What the task asks
Take the data below and write it out exactly, except for the pictures.

[[ Input for this task open ]]

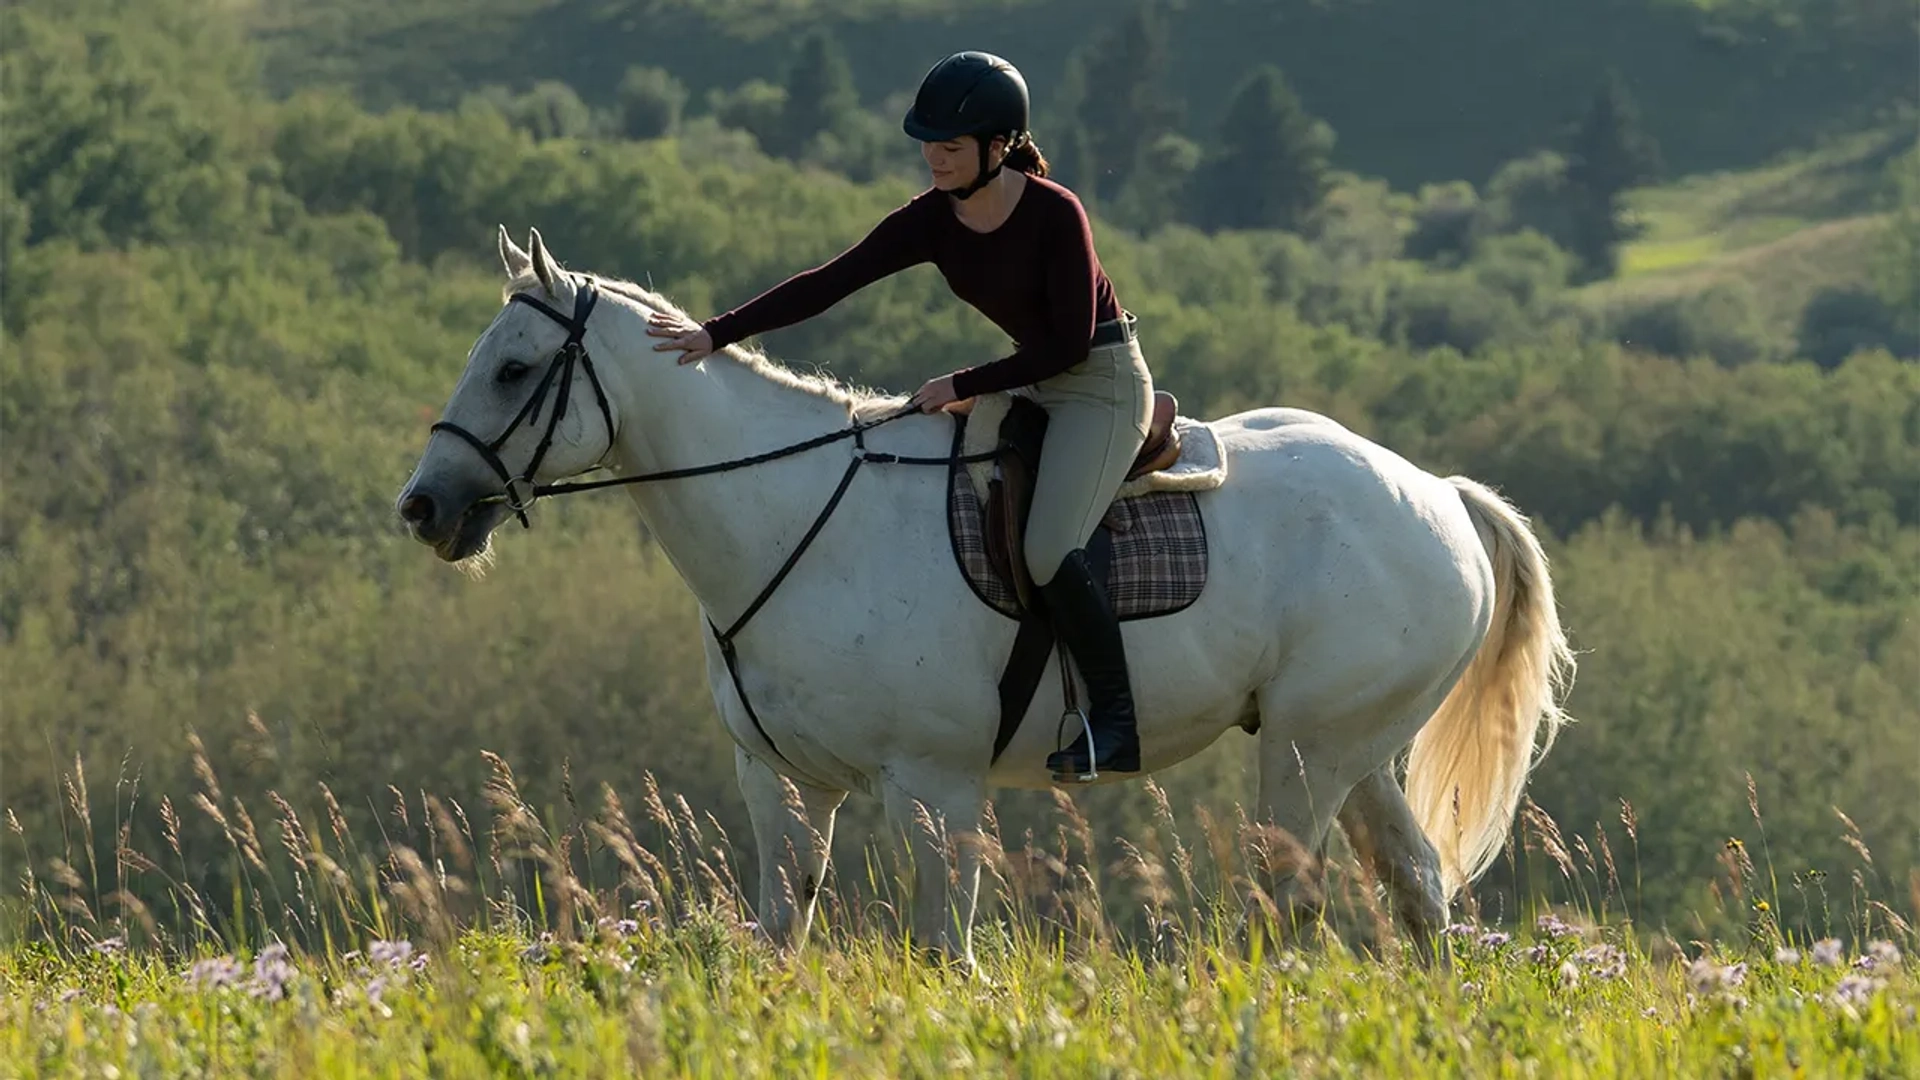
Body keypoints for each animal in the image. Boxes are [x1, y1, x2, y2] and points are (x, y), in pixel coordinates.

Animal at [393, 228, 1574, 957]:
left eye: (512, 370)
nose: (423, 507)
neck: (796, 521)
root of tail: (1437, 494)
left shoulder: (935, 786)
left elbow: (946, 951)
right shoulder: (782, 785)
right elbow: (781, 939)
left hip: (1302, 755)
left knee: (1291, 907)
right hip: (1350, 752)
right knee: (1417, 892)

[[ Input for this task closed ]]

Result for this task
Body keypoints for each animal in the image. Boxes are [x1, y1, x2, y2] and points are (x, y), in pixel coordinates.

Animal at [393, 228, 1574, 957]:
left eye: (512, 370)
nose: (423, 507)
neck: (796, 521)
root of tail: (1437, 494)
left shoulder: (935, 786)
left elbow: (946, 951)
right shoulder: (782, 785)
right elbow: (781, 939)
left hip: (1302, 755)
left knee: (1291, 907)
right hip: (1350, 752)
right knee: (1417, 892)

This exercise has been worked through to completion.